Le matricules des anges
« Le livre est écrit au présent. Le lecteur avance en même temps que le narrateur dans la réflexion. Ils ne savent pas trop où ils vont. Mais ils vont. Tout peut encore se jouer. Cahin caha, le dispositif du temps présent crée des hésitations, produit une expérience sincères dans l’ici et maintenant. Heureusement pour le lecteur (et la littérature !), une exception à la règle vient bousculer l’ordre établi : la scène d’amour — notamment le moment de jouissance — est décrite au temps du futur. ‘‘Parce que j’aimerais qu’il dure longtemps’’ témoigna l’auteur lors de notre entretien à son domicile ligérien. ‘‘Ce n’est pas un état qui peut durer longtemps. J’espère qu’il reviendra’’. On espère aussi pour lui ! » Thierry Guichard

Le monde
« Une héroïne en transformation permanente. Au fil du roman, elle est ni tout à fait la même, ni tout à fait une autre. Un roman chorale et dystopique où Rainbow Rowell danse avec Ella Fitzgerald. » Flora Grault

WE demain
« J’ai, premier roman écologique du XXIe siècle, met en scène une femme tombée de son arbre. Elle y rencontre, entre autres, un mécanicien qui va changer de métier en devenant arboriste. Sous l’œil attendri de la cette femme, l’homme va essayer de vivre de son arbre, avec son arbre, en le recyclant de façon illimitée »

Libération
« Multiple, universel et intemporel, l’héroïne se réinvente en permanence. Imaginatif et les pieds sur terre, disruptif par excellence, nous y mettrons un bémol : la référence au Baron perché d’Italo Calvino est exagérée. Dans le roman italien, les personnages s’engagent. Dans J’ai, ils fuient. Pour sûr, Jean-paul Chartier n’a pas écrit ce livre avec un gilet jaune. » Matthieu Lindon

Marie-claire
« Une scène d’amour somptueuse. D’aucuns la trouve-raient crue, avec des ébats très courts, mais le lecteur entre dans les sentiments de la narratrice. Enfin un homme qui se met à la place d’une femme ! Un ro-man érotico-philosophique comme on n’en fait plus. »

L’Oulipo magazine
« En dehors de la page 78, où se trouve le mot "gag", avec deux G, aucun autre G dans le livre. L’auteur a-t-il un problème avec la lettre G ? Quant au titre, l’éclairage de l’auteur s’impose : ‘’Le titre J’ai, je l’ai voulu assez énigmatique. Je l’ai improvisé puisqu’il répondait à ce besoin d’une sorte de futur au passé, le tout au présent. Une certaine jouissance du temps. Une sorte de dédoublement. Il y a un certain bonheur à dire "j’ai". Ça donne de la réassurance. Avec ce titre, je lévite‘’. »

Causette
« Enfin un homme qui comprend les femmes, enfin ! Cette prise de conscience n’existait pas dans son oeuvre jusqu’à alors, est-ce une position féministe de faux cul ? »

L’Écho de la presqu'île
« Le nouveau livre de Jean-Paul Chartier : Des femmes. Plusieurs arbres. Mais un seul point G. » Arnaud Glévarec

La gazette de La Plaine-sur-Mer
« Un récital gothico-italo-américain (sans frites) : époustouflant ! » Chéri-Bibi

J’ai, Jean-Paul Chartier, 2019

Refaite, elle avait du haut de l’arbre tant de pensées tournées vers le bas qu’il eut été fort possible qu’elle en tomba. »

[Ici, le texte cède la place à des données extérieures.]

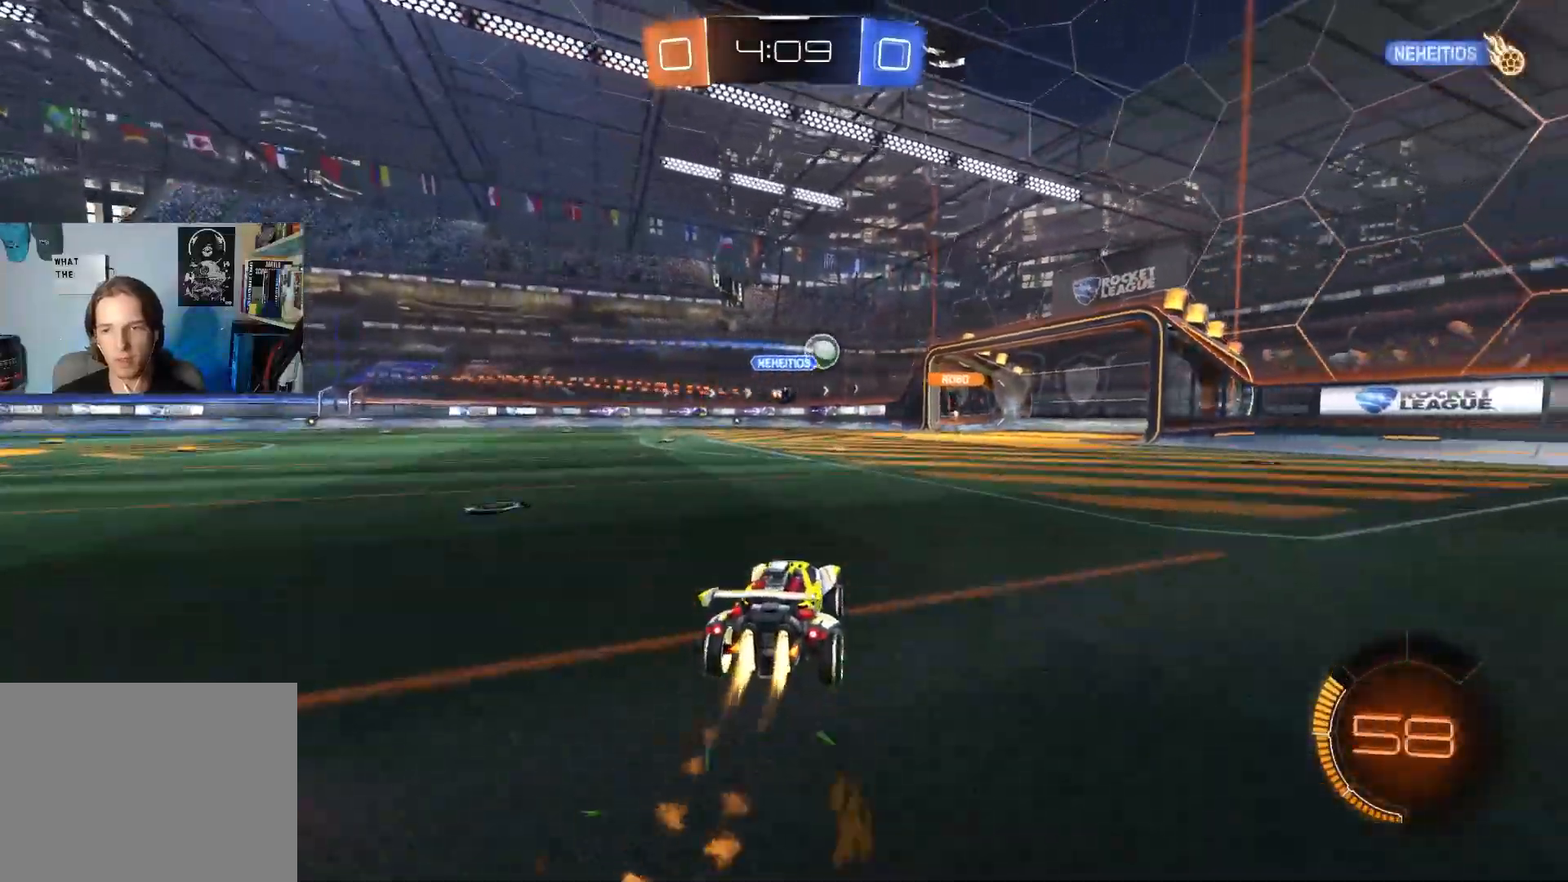
{"buttons": ["R2"], "left_stick": "right", "right_stick": "center", "events": [[83, "left_stick", "right"], [167, "left_stick", "center"], [383, "CIRCLE", "up"], [483, "left_stick", "right"]]}
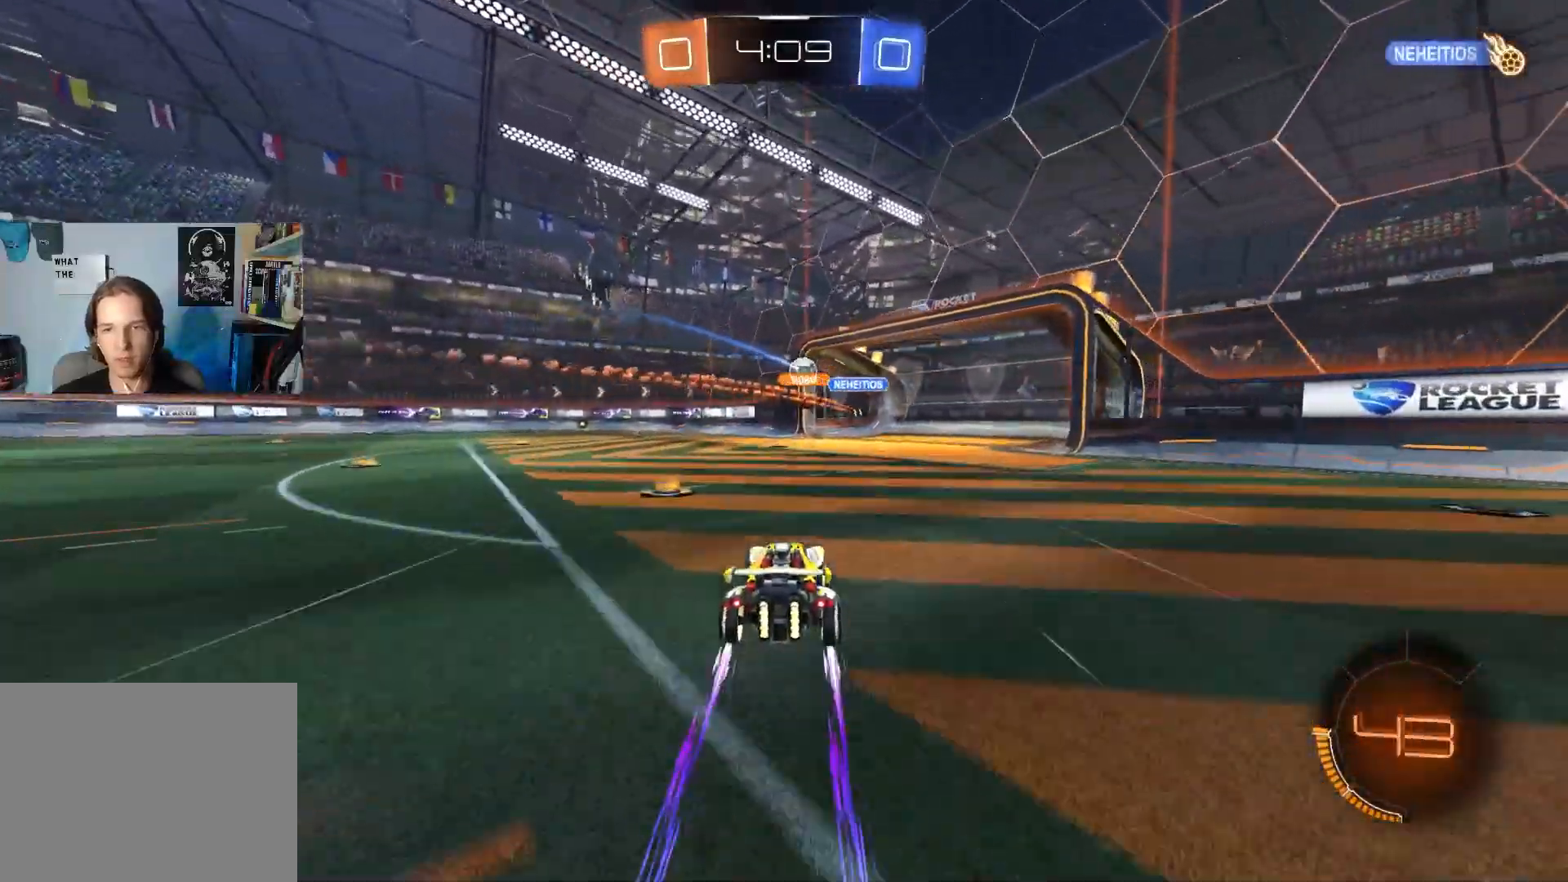
{"buttons": [], "left_stick": "center", "right_stick": "center", "events": [[183, "left_stick", "center"], [467, "R2", "up"]]}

De façon clinique, J’ai rend compte de la transformation d’une femme perchée sur un arbre, qui osa mettre pied à terre. Dédoublement, crise identitaire, changement de sexe, trip érotico-écolo avec un mécanicien (devenu arboriste), immersion chez les avocats puis les ouvriers, la narratrice renaît toujours.

Un roman éco-féministe écrit par un homme, à l’intime de notre contemporainéité. À la croisée d’un Italo Calvino pour sa référence au Baron perché, d’un Mallarmé pour ses combinaisons de lectures possibles (sans qu’aucune ne soit privée de sens), et d’un Coluche pour son ton concret et humoristique, J’ai fait une entrée fracassante sur la scène littéraire.